The frame of a slingshot is the rigid, typically Y-shaped part that is held in the hand. A proper frame holds the bands safely, makes shooting comfortable and gives you a proper sight picture, if this is beneficial to your shooting style. Yet, I must stress that the frame itself has not much to do with a slingshot's performance. Most experienced slingshooters can take pretty much any frame and shoot accurately with it after some time of training. Only models with extension of the drawing length by elongated forks or roller systems have an influence on the rubber band's performance.
Making a slingshot frame is a rewarding activity. Some people like the construction of a slingshot more than actually shooting it, and there's nothing wrong with that. There are many different ways to make a frame - I've seen slingshot carved out of stone, sewn from heavy leather, molded with epoxy resin - but the majority of the slingshot can be sortet into one of the following three categories:
Every child in the world that had the luck to grow up in a rural area made a slingshot out of a tree fork. This sometimes leads to the notion that tree fork slingshots are toys, or somehow inferior to other designs. Nothing could be further from the truth. Many Top-notch shooters attend (and sometimes win) tournaments with them.
Natural forks have a number of charming advantages. First, they are usually free to obtain. Second, they can withstand a lot of force if dried correctly - the fibres in the branches run always along the curves, which is not the case in a board cut slingshot. Third, many tree forks grow in a shape that makes them fit the hand without much carving work.

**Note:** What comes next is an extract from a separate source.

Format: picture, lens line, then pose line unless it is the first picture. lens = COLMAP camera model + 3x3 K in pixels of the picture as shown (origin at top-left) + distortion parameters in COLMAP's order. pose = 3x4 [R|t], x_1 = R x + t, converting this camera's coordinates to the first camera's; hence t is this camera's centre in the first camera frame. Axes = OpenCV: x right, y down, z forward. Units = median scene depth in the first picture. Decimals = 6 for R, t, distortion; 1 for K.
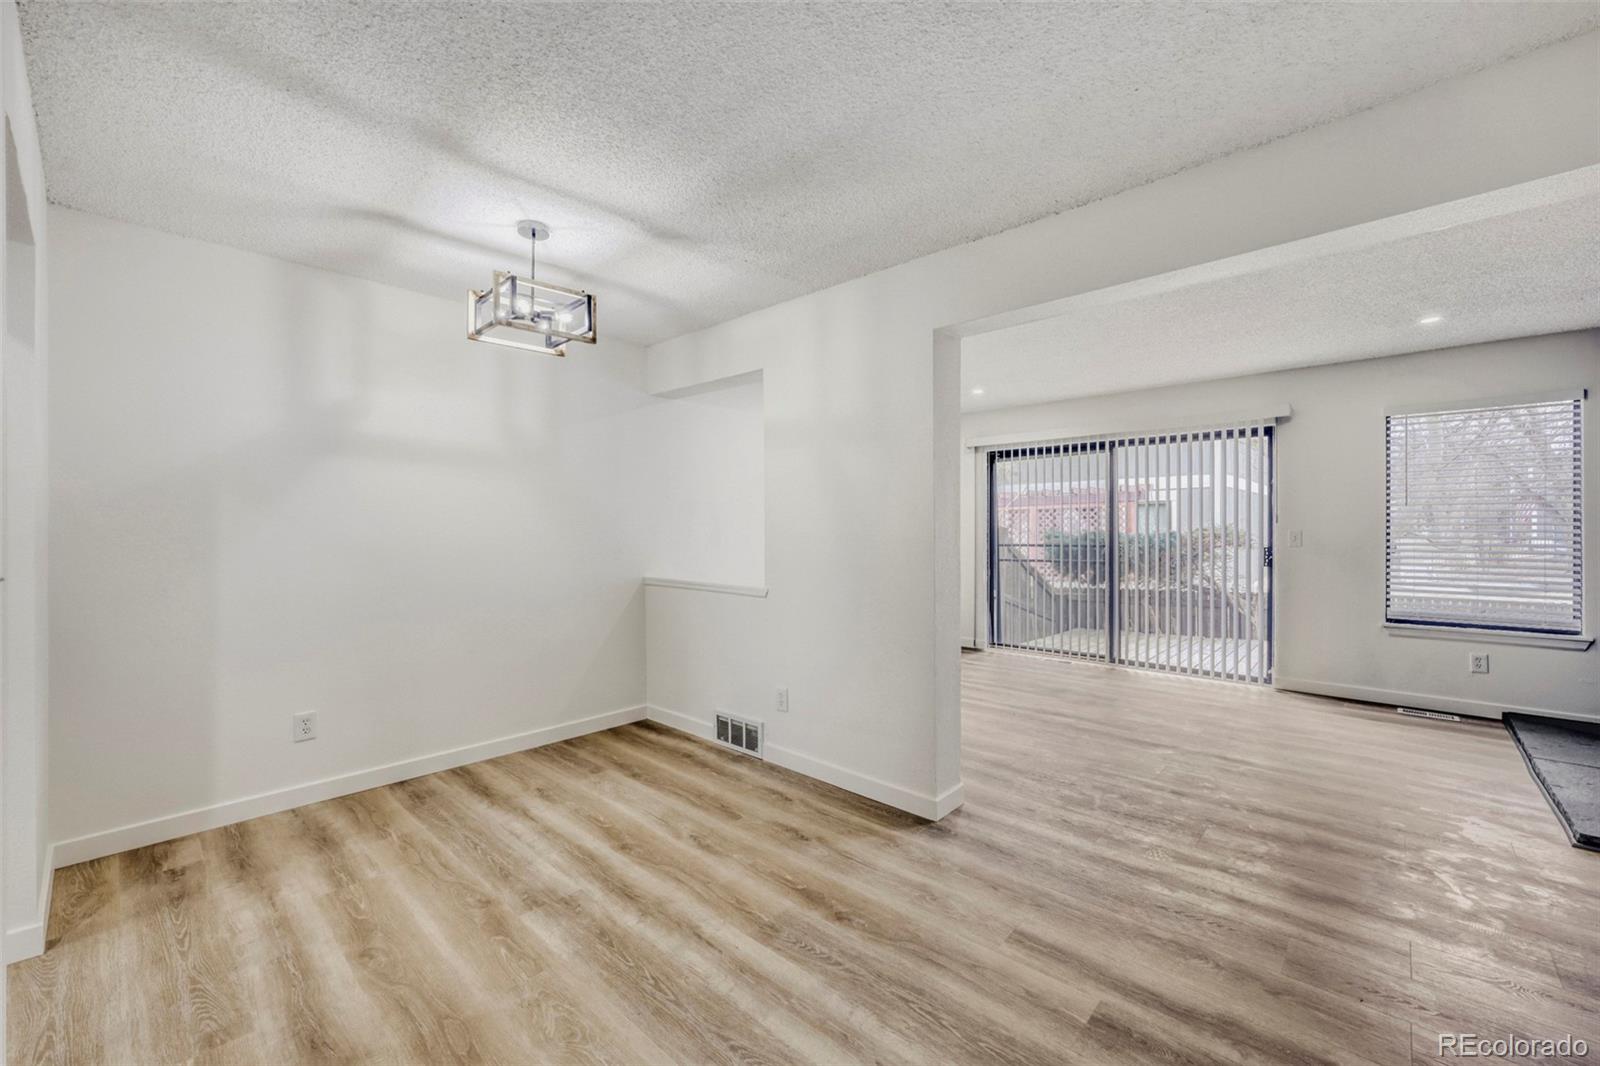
lens RADIAL K [[643.7, 0, 786.1], [0, 643.7, 521.8], [0, 0, 1]] dist [-0.004577, -0.000055]
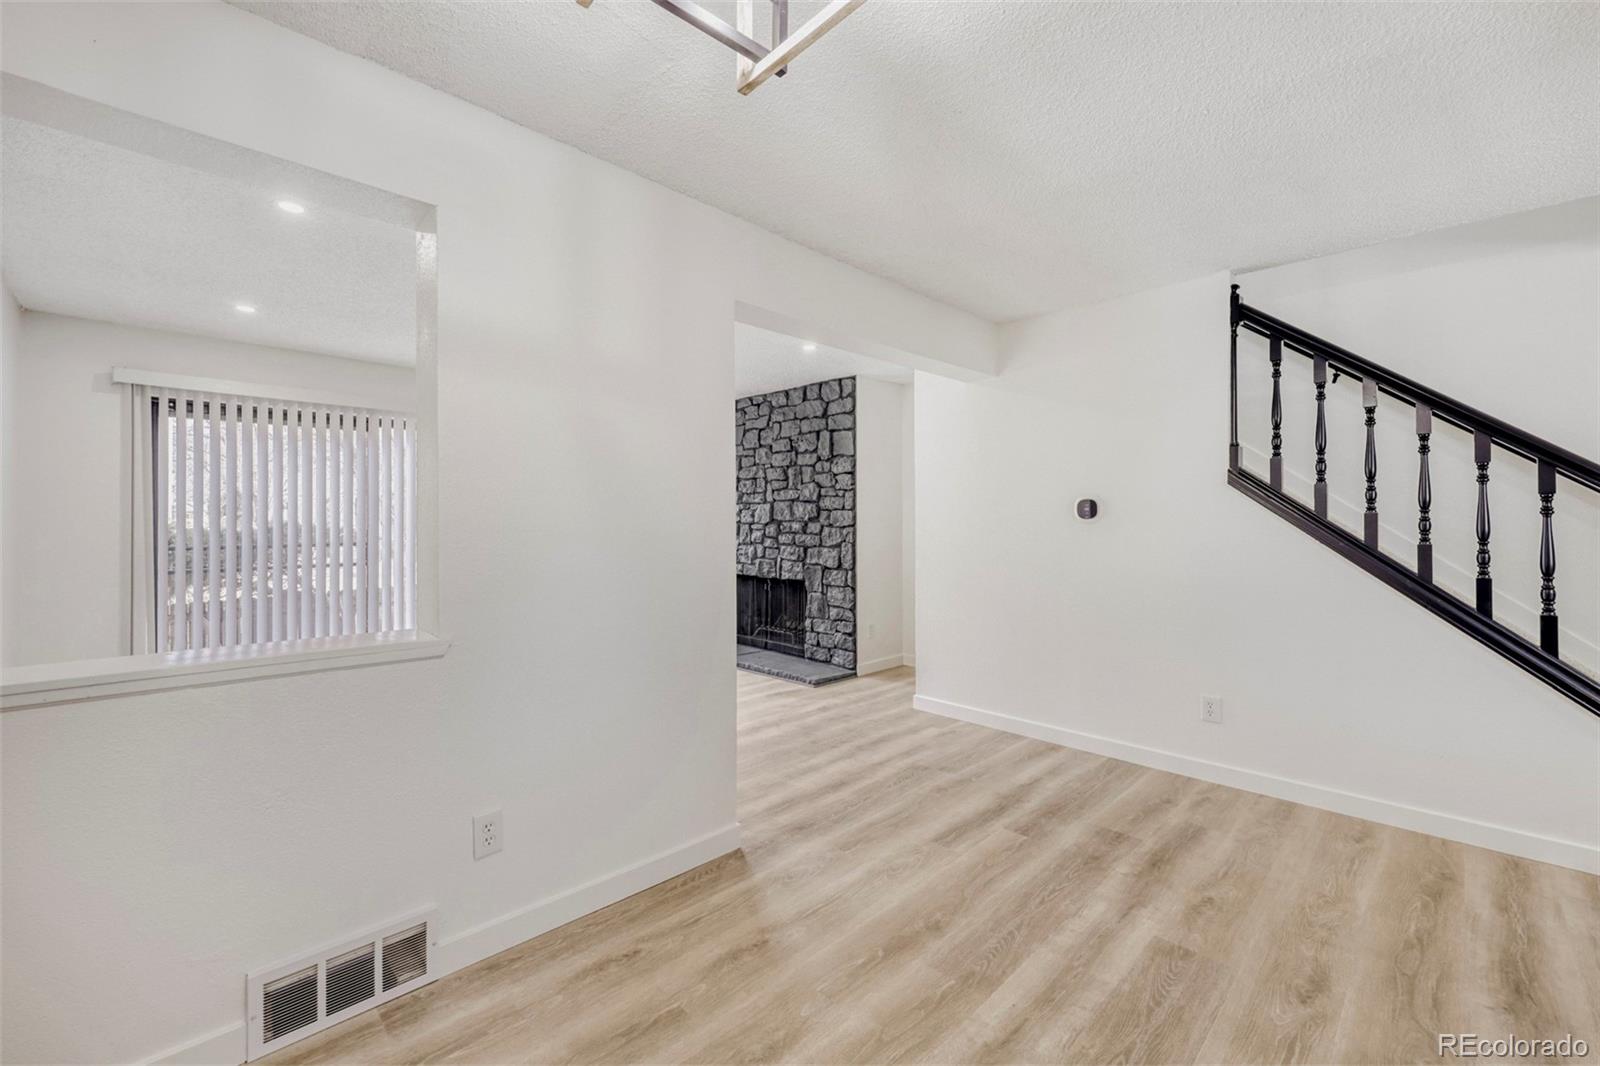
lens RADIAL K [[654.6, 0, 795.0], [0, 654.6, 531.7], [0, 0, 1]] dist [-0.000688, -0.000297]
pose [[0.037869, -0.013135, 0.999196, -0.543550], [-0.010870, 0.999849, 0.013556, 0.008640], [-0.999224, -0.011374, 0.037721, 0.718068]]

In Europe and the USA, the most popular type of slingshots are board-cuts. The
name says it all - they are cut from a plank of wood, or sometimes a metal or Micarta
sheeting. The big advantage of making a board-cut is that there is almost no limit
on its shape. Fork height and width, grip angle etc. can be matched perfectly to
the shooter.
Be careful to choose the proper wood for you board-cuts. Let the fibres (which run
along the tree's growing direction) also run vertically on your slingshot. Use good hardwood
only, and keep the throat area, where the forks meet the grip, large enough to withstand
the forces that will rest upon it. Plywood is a good alternative to hardwood, and I recommend
it if you are unsure what wood to take. Have a look in the Template section to see some good
designs.
Another common material are bent metal rods - starting with a bent coathanger that is a typical child's slingshot, and ending with sophisticated models made from hot-bended metal rods. Most mass produced slingshots are bent-wires, with plastic handles to increase their ergonomy. The advantage is the high stability, in a small package: A well made bent-wire from 6mm steel rod can take about any band strength, while being slim and easy to stash in the pocket. However, this material choice puts some limitations to the possible designs, and band attachment types. Additional parts - such as rubber wrapping or a wooden handle- are often necessary to augment the metal frame's ergonomy.